Task description: An exact reproduction of the entries is needed. Keep all pictures out of it.

Household object detections:

┏━━

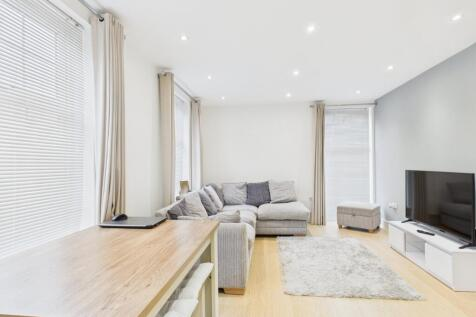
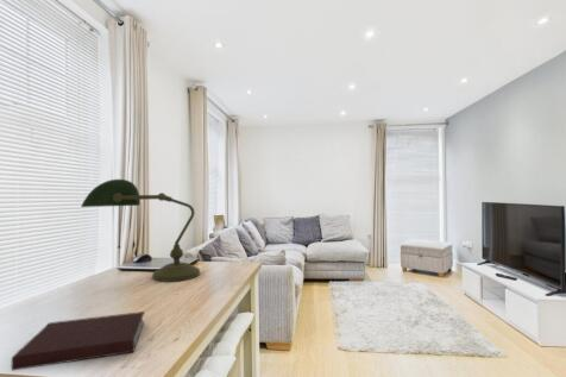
+ desk lamp [80,178,201,283]
+ notebook [11,310,145,371]
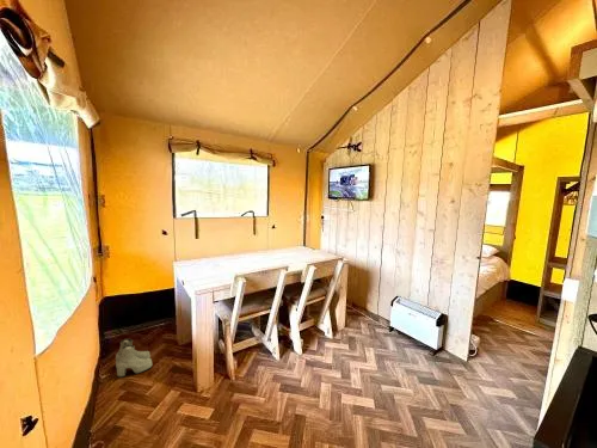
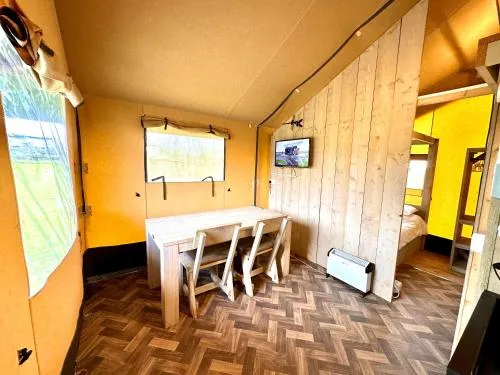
- boots [115,337,153,379]
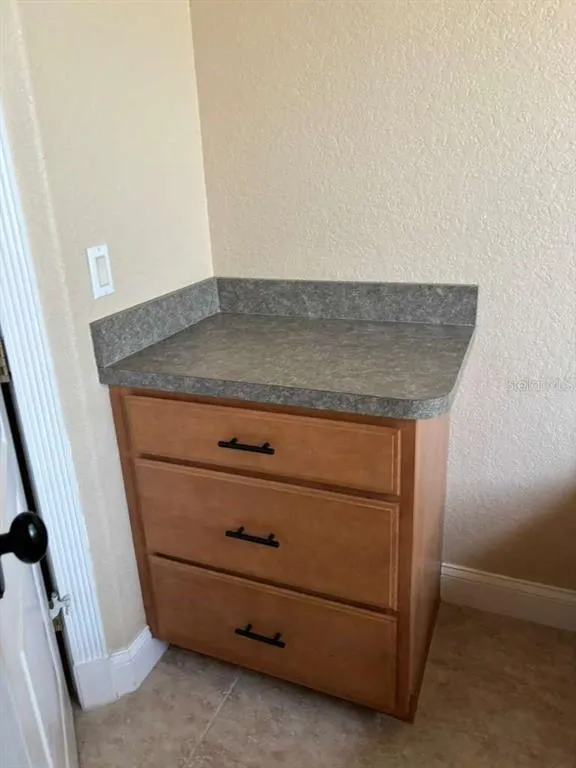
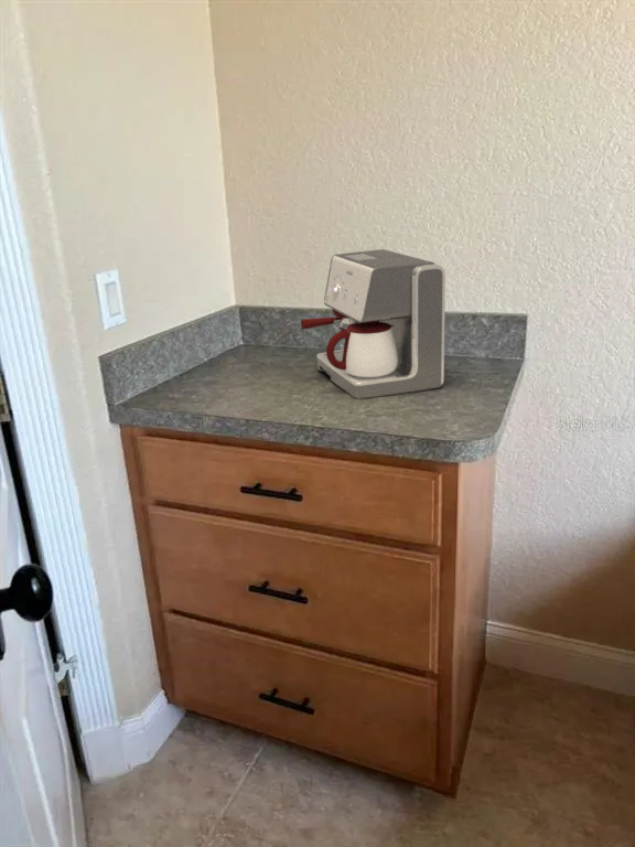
+ coffee maker [300,248,446,400]
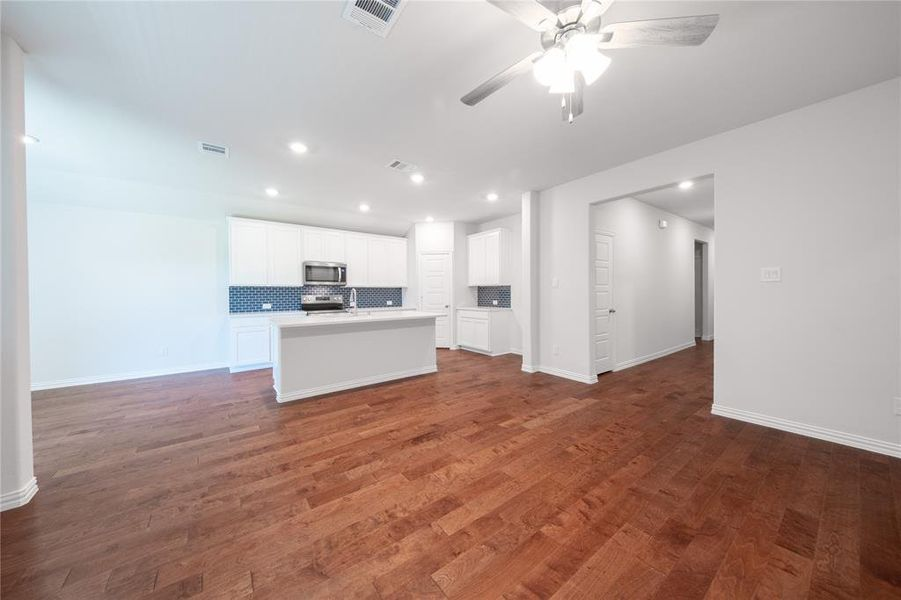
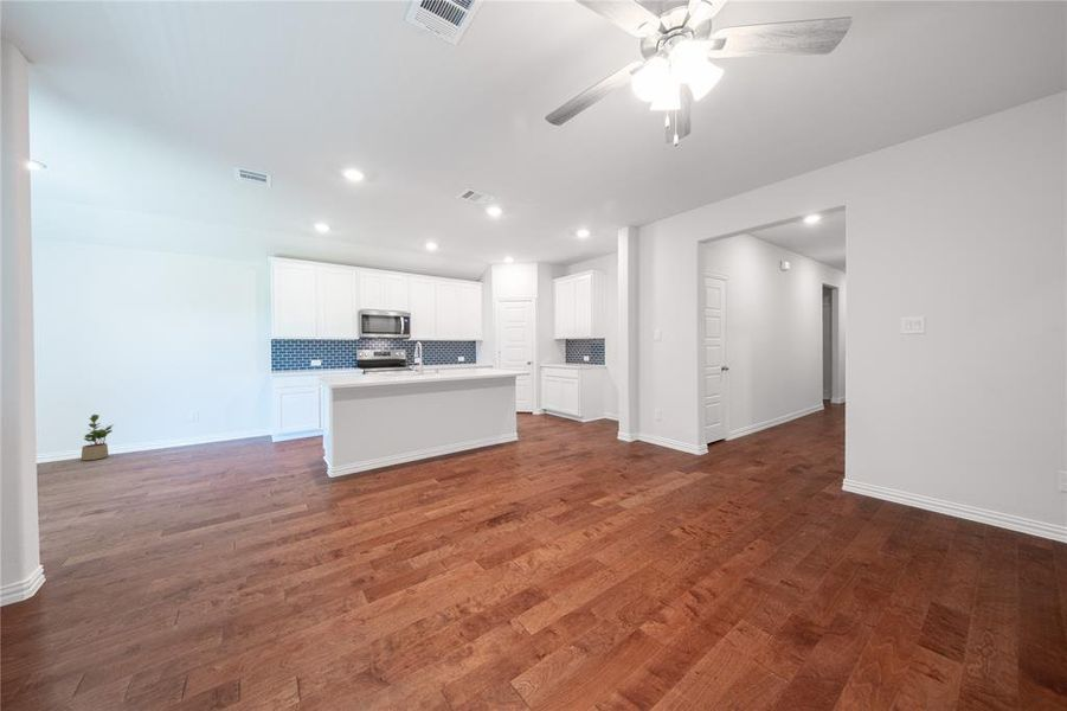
+ potted plant [81,414,115,461]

┗━━

Result:
+ desk lamp [80,178,201,283]
+ notebook [11,310,145,371]
- boots [115,337,153,379]
+ coffee maker [300,248,446,400]
+ potted plant [81,414,115,461]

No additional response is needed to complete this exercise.